Qu’est-ce qui garantit que le drame ne puisse plus se reproduire un jour dans ce contexte de vulnérabilité extrême de l’Afrique noire ? Nos pleurs ? Notre sens particulier de l’art de la génuflexion ? Nos « marche du souvenir et du repentir » ? Quand arrêterons-nous de prendre nos rêves pour la
réalité ?

En vérité, qu’il s’agisse de notre première ou deuxième interrogation, les réponses renvoient indubitablement à l’éthique sociale négro-africaine, au système des valeurs et à la vision du monde, négro-africains. C’est là fondamentalement qu’il faut rechercher les germes primitifs des erreurs historiques de nos ancêtres.

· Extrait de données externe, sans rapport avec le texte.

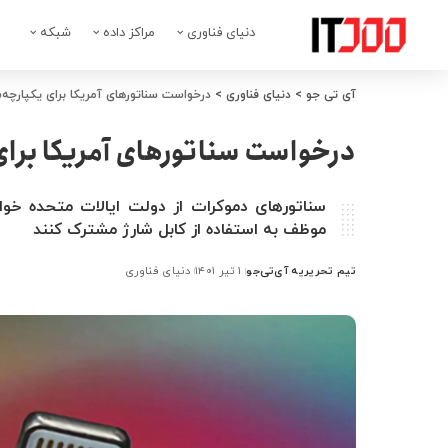
دنیای فناوری
مراکز داده
شبکه
آی تی جو
>
دنیای فناوری
>
درخواست سناتورهای آمریکا برای یکپارچه‌
درخواست سناتورهای آمریکا برای 
سناتورهای دموکرات از دولت ایالات متحده خواس
موظف به استفاده از کابل شارژ مشترک کنند
تیم تحریریه آی‌تی‌جو
۱ تیر ۱۴۰۱
دنیای فناوری
ارسال
شده
توسط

Nous indexons en particulier ce système des valeurs fondé sur le triptyque Amour – Vérité – Justice.

En effet, drapés de ce triptyque, nos ancêtres n’avaient plus les yeux ouverts sur les réalités du monde qui les entouraient, notamment sur l’hostilité, la volonté et la capacité réelles de nuisance des peuples qui les entouraient. Du culte de l’amour universel ( mais également de la vérité et de la justice ), nos ancêtres s’installent, se vautrent définitivement dans le culte de l’hospitalité et de l’étranger…

A titre d’illustration nous pouvons mentionner les vœux formulés par Komboro, roi de Djenné, au moment de sa conversion à l’islam :

« – que celui qui, chassé de son pays par l’indigence et la misère, viendrait habiter cette ville, y trouvât en échange, grâce à Dieu, abondance et richesse, de façon qu’il oubliât son ancienne patrie ;

– que la ville fut peuplée d’un nombre d’étrangers supérieur à celui de ses nationaux. »
( Voir C. A. Diop, l’Afrique noire précoloniale, p. 96 )

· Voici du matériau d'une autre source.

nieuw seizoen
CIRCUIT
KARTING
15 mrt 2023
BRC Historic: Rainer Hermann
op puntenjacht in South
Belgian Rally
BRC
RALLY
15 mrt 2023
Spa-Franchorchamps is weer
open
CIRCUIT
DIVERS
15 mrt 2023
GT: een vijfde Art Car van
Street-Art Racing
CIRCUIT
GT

En conséquence la garde est baissée au plus bas, les dangers venant de l’extérieur sont faiblement perçus et alors la question cruciale de sécurité du continent n’est qu’inadéquatement abordée et traitée. Ce n’est donc pas par hasard si les négro-africains actuels, lorsqu’ils cherchent les voies et moyens devant faire en sorte que le « drame ne se reproduise plus un jour » oublient quasi-complètement la question fondamentale de la sécurité. C’est donc désormais à la révision de leur éthique et de leur vision du monde que les négro-africains contemporains doivent s’atteler ; ils doivent de cette révision[page]

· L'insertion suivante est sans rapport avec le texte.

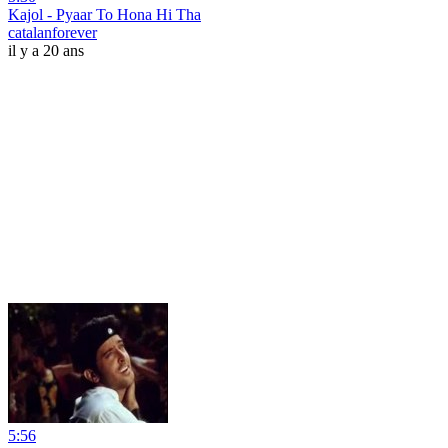
Kajol - Pyaar To Hona Hi Tha
catalanforever
il y a 20 ans
5:56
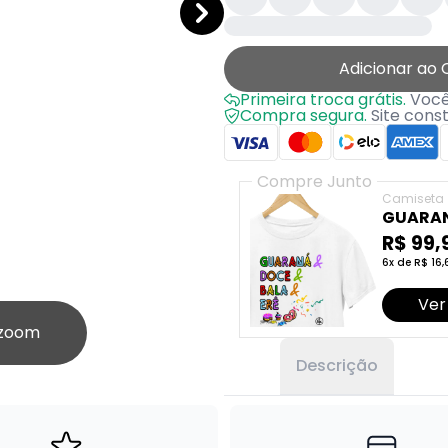
Adicionar ao 
Primeira troca grátis.
Você 
Compra segura.
Site cons
Compre Junto
Camiseta
GUARAN
R$ 99,
6x de R$ 16,
Ver
 zoom
Descrição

tirer tous les enseignements qui s’imposent s’ils veulent qu’un jour la « traite négrière ne se reproduise plus sur leur sol ». Car c’est là que réside en définitive la « faute commise par leurs
ancêtres ».

Mais cette faute-là est commune aux ancêtres des négro-africains du continent, des Antilles, de l’Amérique etc… Or, si la « marche pour le souvenir » peut contribuer à apporter des solutions adéquates au problème, en rappelant en permanence les faits, en rappelant en permanence que les responsabilités réelles des négro-africains résident dans certaines déficiences de leur propre vision du monde, il apparaît en revanche qu’une « marche pour le repentir » n’y a qu’une valeur de pacotille.